*** Begin section ***

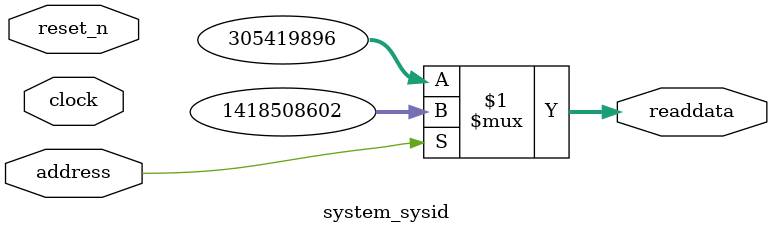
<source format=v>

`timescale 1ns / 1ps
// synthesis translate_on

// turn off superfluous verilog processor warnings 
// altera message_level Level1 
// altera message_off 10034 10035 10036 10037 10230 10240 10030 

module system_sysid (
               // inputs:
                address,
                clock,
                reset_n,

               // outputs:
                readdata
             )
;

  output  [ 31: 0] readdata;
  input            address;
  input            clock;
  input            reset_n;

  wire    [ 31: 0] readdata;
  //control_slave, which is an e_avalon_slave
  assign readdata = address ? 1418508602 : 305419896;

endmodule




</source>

*** End section ***
*** Begin section ***

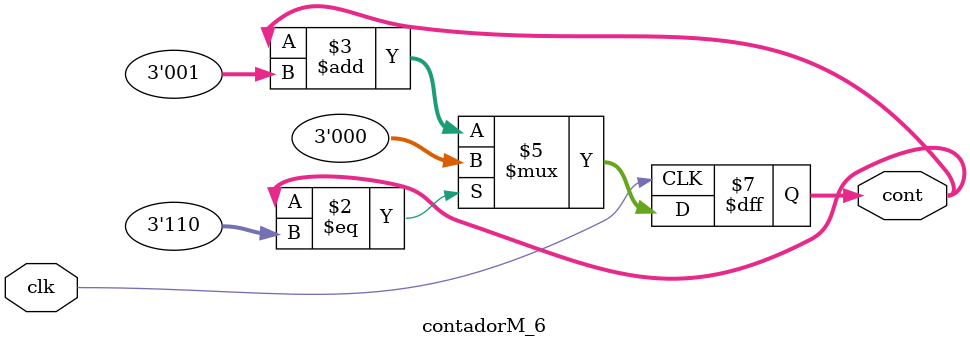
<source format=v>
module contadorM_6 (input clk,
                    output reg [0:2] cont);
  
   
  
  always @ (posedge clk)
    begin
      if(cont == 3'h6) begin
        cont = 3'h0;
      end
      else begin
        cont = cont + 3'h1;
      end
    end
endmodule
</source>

*** End section ***

◆ WORK INSTRUCTION: Starting at the line that has "verilog processor warnings" and ending at the line that has "is an e_avalon_slave", please write out the lines above exactly, leaving out all others.

◆ WRITTEN ANSWER:
// turn off superfluous verilog processor warnings 
// altera message_level Level1 
// altera message_off 10034 10035 10036 10037 10230 10240 10030 

module system_sysid (
               // inputs:
                address,
                clock,
                reset_n,

               // outputs:
                readdata
             )
;

  output  [ 31: 0] readdata;
  input            address;
  input            clock;
  input            reset_n;

  wire    [ 31: 0] readdata;
  //control_slave, which is an e_avalon_slave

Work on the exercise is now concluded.